Der chilenische Präsident Gabriel Boric sagte am Donnerstag (24.) in einer Rede vor dem mexikanischen Senat, dass „Lateinamerika angesichts der Menschenrechtsverletzungen in der Region nicht schweigen kann“ und prangerte ausdrücklich die Situation der politischen Gefangenen in Nicaragua an. „Wir haben gelernt, dass man nicht schweigen darf, wenn die Menschenrechte in Lateinamerika verletzt werden. Ich fühle und spüre in unserem lateinamerikanischen Herzen die Solidarität, die Mexiko mit uns hatte“, betonte der chilenische Präsident und bezog sich dabei auf die „großzügige Aufnahme“ der chilenischen Exilanten nach dem Staatsstreich von 1973. „Wir können nicht wegschauen angesichts der Krise in Haiti, wir können nicht wegschauen angesichts der politischen Gefangenen in Nicaragua“, fügte er hinzu und räumte ein, dass es sowohl in seinem Land als auch in Mexiko zu Menschenrechtsverletzungen gekommen sei.
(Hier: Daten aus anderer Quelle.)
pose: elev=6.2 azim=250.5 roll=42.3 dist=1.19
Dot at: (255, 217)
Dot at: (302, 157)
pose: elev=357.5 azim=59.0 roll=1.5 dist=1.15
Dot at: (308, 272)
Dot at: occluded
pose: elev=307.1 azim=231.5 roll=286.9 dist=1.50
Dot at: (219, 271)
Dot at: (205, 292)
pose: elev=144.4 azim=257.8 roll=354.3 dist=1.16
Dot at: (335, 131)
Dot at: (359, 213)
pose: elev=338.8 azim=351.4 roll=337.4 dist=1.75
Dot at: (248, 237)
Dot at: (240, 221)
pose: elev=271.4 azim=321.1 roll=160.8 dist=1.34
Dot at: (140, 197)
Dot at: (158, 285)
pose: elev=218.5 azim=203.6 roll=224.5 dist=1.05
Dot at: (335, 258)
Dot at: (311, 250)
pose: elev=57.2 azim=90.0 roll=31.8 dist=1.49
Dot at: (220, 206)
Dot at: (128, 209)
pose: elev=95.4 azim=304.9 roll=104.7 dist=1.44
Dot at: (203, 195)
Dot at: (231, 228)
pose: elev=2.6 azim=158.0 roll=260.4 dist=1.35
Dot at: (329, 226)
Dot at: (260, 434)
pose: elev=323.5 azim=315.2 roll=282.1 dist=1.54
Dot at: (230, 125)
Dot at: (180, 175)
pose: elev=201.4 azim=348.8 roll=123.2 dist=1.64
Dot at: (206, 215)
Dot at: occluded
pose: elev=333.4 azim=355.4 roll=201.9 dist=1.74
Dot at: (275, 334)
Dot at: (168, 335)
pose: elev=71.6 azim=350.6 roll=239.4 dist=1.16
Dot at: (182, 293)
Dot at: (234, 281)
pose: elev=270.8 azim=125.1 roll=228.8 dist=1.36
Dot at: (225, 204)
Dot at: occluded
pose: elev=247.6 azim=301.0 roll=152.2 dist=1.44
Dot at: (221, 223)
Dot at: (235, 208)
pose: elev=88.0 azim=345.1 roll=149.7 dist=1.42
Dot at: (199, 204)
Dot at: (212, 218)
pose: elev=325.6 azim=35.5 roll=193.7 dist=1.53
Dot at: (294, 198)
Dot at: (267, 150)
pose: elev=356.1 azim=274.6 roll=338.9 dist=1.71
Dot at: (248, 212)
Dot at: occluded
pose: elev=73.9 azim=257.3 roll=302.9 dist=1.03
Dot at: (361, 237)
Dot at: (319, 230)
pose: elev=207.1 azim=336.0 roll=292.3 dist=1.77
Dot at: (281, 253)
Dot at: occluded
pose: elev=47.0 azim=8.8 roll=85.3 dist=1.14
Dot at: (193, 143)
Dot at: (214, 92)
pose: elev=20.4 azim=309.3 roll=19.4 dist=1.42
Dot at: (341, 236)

Die Äußerungen von Boric stehen im Gegensatz zum Schweigen des ebenfalls linksgerichteten mexikanischen Präsidenten Andrés Manuel López Obrador zur Lage in Nicaragua.
Der mexikanische Präsident empfing Boric am Mittwoch im Nationalpalast zu einem ersten offiziellen Treffen zwischen den beiden Staatschefs. Mexiko hat sich den Anschuldigungen der Mehrheit der internationalen Gemeinschaft in verschiedenen internationalen Organisationen, wie der Organisation Amerikanischer Staaten (OAS), gegen die politische Unterdrückung in dem mittelamerikanischen Land nicht angeschlossen. Bei seiner Ankunft im mexikanischen Senat wurde Boric mit einem Transparent der Plural-Parlamentsfraktion begrüßt, das auf seine Haltung zur Diktatur von Daniel Ortega anspielte, indem er die Menschenrechtsverletzungen in diesem Land verurteilte. Nach Ansicht der mexikanischen Senatoren schützt der chilenische Präsident „keine Mörder“, wie es Präsident Andrés Manuel López Obrador tut.
Nicaragua befindet sich seit April 2018 in einer schweren politischen und sozialen Krise, die sich nach den umstrittenen Parlamentswahlen vom 7. November 2021 noch verschärft hat, bei denen das Regime von Daniel Ortega für eine fünfte Amtszeit, die vierte in Folge und die zweite mit seiner Frau Rosario Murillo, wiedergewählt wurde, während seine Hauptkonkurrenten im Gefängnis sitzen. Ortega ist seit 15 Jahren und 10 Monaten ununterbrochen an der Macht, wobei ihm Autoritarismus und Wahlbetrug vorgeworfen werden. Im September dieses Jahres warf Boric den linken Regierungen in der Region vor, in Bezug auf die Menschenrechte mit zweierlei Maß zu messen, und äußerte seine Verärgerung über Sektoren, die die Willkür der Diktaturen in Venezuela oder Nicaragua nicht verurteilen. „Es stört mich wirklich, wenn man als Linker die Menschenrechtsverletzungen im Jemen oder in El Salvador verurteilt, aber nicht über Venezuela oder Nicaragua sprechen kann“, sp Boric bei einem Vortrag an der Columbia University in den USA.